SIBO (Small Intestinal Bacterial Overgrowth) and GERD (Gastroesophageal Reflux Disease): what a puzzle

This article is a “case study” based on a testimony posted on our support group:

“I underwent a fiberoscopy which revealed incompetent cardia associated with gastritis. This exam was prescribed because nocturnal GERD, in particular, caused me to wake up many times. I also suffer from swelling which has affected my heart rate. I’m better now, but the swelling is still there. The gastroenterologist suspects SIBO and intestinal porosity. I was on a not FODMAP diet which helped me at the time as well as food supplements, but right now it’s getting worse again”.

Below a commented analysis of this testimony that provides a possible, rational and scientifically based explanation of the situation described:

SIBO is a form of complex intestinal dysbiosis because it is intertwined with

-> an alteration of the balance of the microbiota in favor of a bacterial overgrowth (to the detriment of the other strains of microorganisms that make it up)

-> an increase in this dysbiotic microbiota that invades the small intestine (= ectopic site) and therefore causes digestion, absorption and transit problems (swelling and localized pain/discomfort in the upper abdomen, in particular)

SIBO causes metabolic alterations inside the intestinal lumen, causing constant irritation and aggression of the enterocyte wall (intestinal mucosa) that progressively leads to chronic inflammation of the latter.

The inflammation of the intestines causes:

-> worsening of digestive disorders = increased pain and discomfort

-> modification of the digestive functionality and, in particular, alteration of the absorption and filtering capacities that the intestinal barrier usually provides

Functional alterations cause malabsorption (risk of deficiencies, weight loss or gain, metabolic syndrome, etc.) and an intestinal hyperpermeability syndrome that, in turn, aggravates the problem.

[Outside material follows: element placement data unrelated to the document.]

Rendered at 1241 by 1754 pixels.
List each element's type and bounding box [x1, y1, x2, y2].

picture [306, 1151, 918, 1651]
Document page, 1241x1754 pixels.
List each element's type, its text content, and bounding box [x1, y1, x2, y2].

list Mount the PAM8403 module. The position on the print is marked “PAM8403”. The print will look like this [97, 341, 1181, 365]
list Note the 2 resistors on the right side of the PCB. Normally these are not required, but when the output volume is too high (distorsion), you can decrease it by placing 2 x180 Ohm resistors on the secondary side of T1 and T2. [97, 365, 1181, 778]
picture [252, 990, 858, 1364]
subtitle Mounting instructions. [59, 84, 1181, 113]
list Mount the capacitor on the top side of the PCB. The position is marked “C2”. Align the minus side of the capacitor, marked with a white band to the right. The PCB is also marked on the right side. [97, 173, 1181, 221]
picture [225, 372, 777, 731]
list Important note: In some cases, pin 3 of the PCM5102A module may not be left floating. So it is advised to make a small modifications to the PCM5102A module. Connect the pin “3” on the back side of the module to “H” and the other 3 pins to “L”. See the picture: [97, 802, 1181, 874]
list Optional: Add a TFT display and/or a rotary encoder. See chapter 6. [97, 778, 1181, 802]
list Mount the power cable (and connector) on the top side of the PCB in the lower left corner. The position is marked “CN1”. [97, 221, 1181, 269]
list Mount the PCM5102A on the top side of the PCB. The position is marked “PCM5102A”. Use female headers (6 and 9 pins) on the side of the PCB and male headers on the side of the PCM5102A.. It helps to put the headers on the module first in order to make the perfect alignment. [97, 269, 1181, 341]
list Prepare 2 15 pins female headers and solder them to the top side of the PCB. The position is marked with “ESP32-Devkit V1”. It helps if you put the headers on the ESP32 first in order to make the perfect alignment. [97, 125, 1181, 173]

Indeed, the “leakage” of toxic substances from the intestine (digestion and metabolism products of the dysbiotic microbiota) causes an accumulation of proinflammatory materials in the digestive mucosa that, in the long term, end up in the circulation to be then distributed throughout the organism.

These mechanisms cause:

-> a subsequent intestinal inflammatory stimulus (mediated by allergic processes)

-> multiple extradigestive manifestations that vary according to the subject (from dermatological reactions to neurological, muscular, ligamentous or tendinous, pulmonary or respiratory, etc.)

In this context, the immune system is obviously very reduced, which leaves the field open to opportunistic infectious pathologies that, with their therapies (often antibiotics), are added to the symptomatological picture.

In the particular case above, dyspepsia, GERD and cardia incompetence are, in fact, a collateral effect of SIBO and its symptoms, since swelling, by causing mechanical compression of the diaphragm, prevents physiological gastric emptying and “mechanically pushes” the bolus of food from the stomach into the esophagus.

When these disorders occur, the most widespread allopathic response is to act through treatment with PPIs (proton pump inhibitors) or gastric antacids which, unfortunately, will relieve the symptoms but, by altering the gastric pH, are responsible for a worsening of the SIBO. This creates a “vicious circle” effect: SIBO -> bloating -> reflux worsening -> antacid treatment -> SIBO worsening, etc.


What to do?

In such a situation, it is essential to implement a coherent and adequate management plan to:

1) temporarily palliate side effects of SIBO/inflammation/hyperpermeability to control symptoms and prevent overcomplication of the initial problem

2) prioritize the resolution of the risk factors that are at the origin of the symptoms to control them and make them go back until a return to physiological balance is achieved, from which a spontaneous resolution of the consecutive symptoms will be derived

Therefore, we can imagine an approach that would be articulated, in phase 1, as follows:

-> management and control of gastritis (the gastroenterologist will probably suggest treatment with PPIs or antacids which, although totally contraindicated in SIBO, should be followed for a short period to protect the gastric wall from ulceration)

-> GERD management with a natural approach (Gastrivox is recommended here)

-> reduction of swelling and regularization of transit with:

– a diet low in FODMAPs, which is still “the best” nutritional approach

– splitting meals

– oral supplementation with Ausilium Tisana

-> fight against bacterial overgrowth with a combination of natural antibiotics such as Batteril or Alimed to return the microbiota to its physiological anatomical home

-> a first approach against inflammatory and allergic processes mediated by histamine to reduce edema, spasm and irritation of the wall (Nonidea + Pealen)

These indications can be considered for a period of 2 to 4 weeks and then developed based on individual symptom changes before moving to phase 2.

NB. In the case of SIBO, the use of probiotics in phase 1 is still a matter of debate; however, with the intention of using natural antibiotics to reduce bacterial proliferation, the introduction of active ingredients in the initial phase of management should be avoided.